_Work instructions_
Can you reproduce the text lines of the items below with "Conference" changed to "Summit" and every other character kept the same? Leave the pictures out.

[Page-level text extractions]

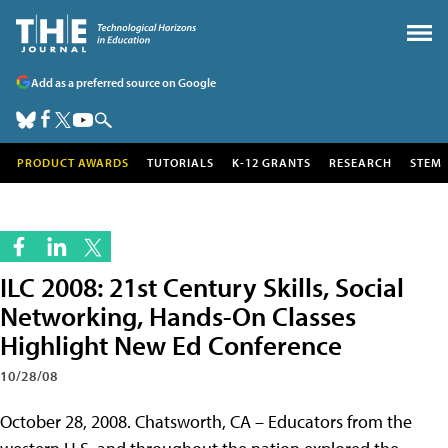
Add as a preferred source on Google
PRODUCT AWARDS
TUTORIALS
K-12 GRANTS
RESEARCH
STEM
ILC 2008: 21st Century Skills, Social
Networking, Hands-On Classes
Highlight New Ed Conference
10/28/08
October 28, 2008. Chatsworth, CA – Educators from the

_Reply to the exercise_
Add as a preferred source on Google
PRODUCT AWARDS
TUTORIALS
K-12 GRANTS
RESEARCH
STEM
ILC 2008: 21st Century Skills, Social
Networking, Hands-On Classes
Highlight New Ed Summit
10/28/08
October 28, 2008. Chatsworth, CA – Educators from the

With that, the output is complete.